Now this was a very deep cut, I knew. I didn't want the kids to see it. So I didn't check it out until I got back to the boat house. My sister and Linda were there. It was in the arch just behind the ball of my foot. I opened it to see how dirty and deep it was (James river, 1981, dirty?). My sister and Linda fell very silent as it started to squirt blood. Who knew there was an artery in the arch of your foot? So as I close it, I look back at my shocked and ashen faced sister and Linda, " Uh, sis, could you pass me the first aid kit?"
It took one rather sadistic nurse with a brush/sponge and 12 or more stitches to close it up. But young-uns being what they are, in a couple of weeks I removed the outer stitches with my Swiss army knife, because they made it hard to get up on water ski's behind Susan Bowman's father's boat on lake Gaston!

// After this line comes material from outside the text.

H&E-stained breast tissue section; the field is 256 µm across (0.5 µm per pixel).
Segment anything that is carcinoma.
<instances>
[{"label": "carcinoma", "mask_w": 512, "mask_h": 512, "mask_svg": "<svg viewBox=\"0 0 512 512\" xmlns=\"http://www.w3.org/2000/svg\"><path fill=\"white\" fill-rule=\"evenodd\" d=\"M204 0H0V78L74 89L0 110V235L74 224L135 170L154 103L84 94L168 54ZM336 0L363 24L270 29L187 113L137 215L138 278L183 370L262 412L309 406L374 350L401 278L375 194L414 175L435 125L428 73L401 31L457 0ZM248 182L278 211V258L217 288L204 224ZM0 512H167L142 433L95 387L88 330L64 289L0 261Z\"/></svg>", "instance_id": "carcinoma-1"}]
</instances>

I have a funny memory of a faithful comment from Brian (Waterfront) that year. Seemingly shocked that Linda Rider could drive the whaler. I think it was Linda that said, "You think it takes balls to drive a boat?" My quip, "That would take some good muscle control!" became one of the all purpose phrases for the summer.
After a couple of weeks of steady work, sanding patching holes in the Scorpions with fiberglass, straightening masts, and sewing patches into sails with Jeanne( the dragon lady of arts and crafts?). I declared "there is no reason to tip over a scorpion in the river!" and tried to enforce this. It worked more or less until I capsized one, by accident... Not easy to explain that one away :)
Wow, just writing these reminds me of a lot that I had thought forgotten. I look forward to reading others memories!